(EXERCISE INSTRUCTIONS)
Work through the data line by line, gathering every line that has the word "inline".

(Stored data entries)
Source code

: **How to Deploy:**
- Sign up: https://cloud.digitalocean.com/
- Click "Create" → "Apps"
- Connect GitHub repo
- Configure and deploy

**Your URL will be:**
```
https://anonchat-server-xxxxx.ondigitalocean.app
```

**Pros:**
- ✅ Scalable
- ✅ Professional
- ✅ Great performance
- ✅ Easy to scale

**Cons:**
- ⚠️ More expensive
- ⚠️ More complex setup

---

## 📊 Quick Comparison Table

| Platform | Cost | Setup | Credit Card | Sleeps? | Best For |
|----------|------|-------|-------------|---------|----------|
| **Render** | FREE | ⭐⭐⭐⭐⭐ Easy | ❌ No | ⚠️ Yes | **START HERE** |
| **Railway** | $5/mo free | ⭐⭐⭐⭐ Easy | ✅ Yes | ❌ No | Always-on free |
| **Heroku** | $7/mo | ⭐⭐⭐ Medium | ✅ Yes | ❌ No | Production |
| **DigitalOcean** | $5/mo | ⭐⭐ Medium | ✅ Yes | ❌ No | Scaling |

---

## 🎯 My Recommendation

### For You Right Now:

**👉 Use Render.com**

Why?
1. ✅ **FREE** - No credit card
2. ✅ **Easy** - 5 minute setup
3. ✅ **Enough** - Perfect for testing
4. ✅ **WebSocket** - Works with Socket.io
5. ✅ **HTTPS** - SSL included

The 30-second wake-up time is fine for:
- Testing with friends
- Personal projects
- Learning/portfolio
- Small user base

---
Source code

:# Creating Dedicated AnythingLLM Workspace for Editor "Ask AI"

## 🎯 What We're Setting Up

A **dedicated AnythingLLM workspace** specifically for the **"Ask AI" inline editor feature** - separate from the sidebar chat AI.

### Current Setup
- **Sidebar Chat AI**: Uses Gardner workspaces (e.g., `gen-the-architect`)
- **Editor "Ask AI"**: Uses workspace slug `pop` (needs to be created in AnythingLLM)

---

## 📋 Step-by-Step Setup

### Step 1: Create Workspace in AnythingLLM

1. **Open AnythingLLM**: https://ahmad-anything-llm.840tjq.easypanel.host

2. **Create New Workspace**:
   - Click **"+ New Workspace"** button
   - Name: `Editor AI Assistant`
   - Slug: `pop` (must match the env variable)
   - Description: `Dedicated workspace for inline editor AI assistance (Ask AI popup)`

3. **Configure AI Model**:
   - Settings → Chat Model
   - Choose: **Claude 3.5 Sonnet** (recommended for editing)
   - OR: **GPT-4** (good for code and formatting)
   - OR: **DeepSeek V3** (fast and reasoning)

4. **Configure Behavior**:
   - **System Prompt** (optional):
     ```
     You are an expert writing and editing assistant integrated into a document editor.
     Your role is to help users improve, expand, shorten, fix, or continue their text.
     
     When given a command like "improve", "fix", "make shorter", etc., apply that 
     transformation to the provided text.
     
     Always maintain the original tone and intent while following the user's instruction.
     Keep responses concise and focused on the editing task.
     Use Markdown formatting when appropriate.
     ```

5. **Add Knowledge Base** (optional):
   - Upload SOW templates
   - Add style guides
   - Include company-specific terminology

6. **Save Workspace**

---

(EXERCISE OUTPUT)
A **dedicated AnythingLLM workspace** specifically for the **"Ask AI" inline editor feature** - separate from the sidebar chat AI.
   - Description: `Dedicated workspace for inline editor AI assistance (Ask AI popup)`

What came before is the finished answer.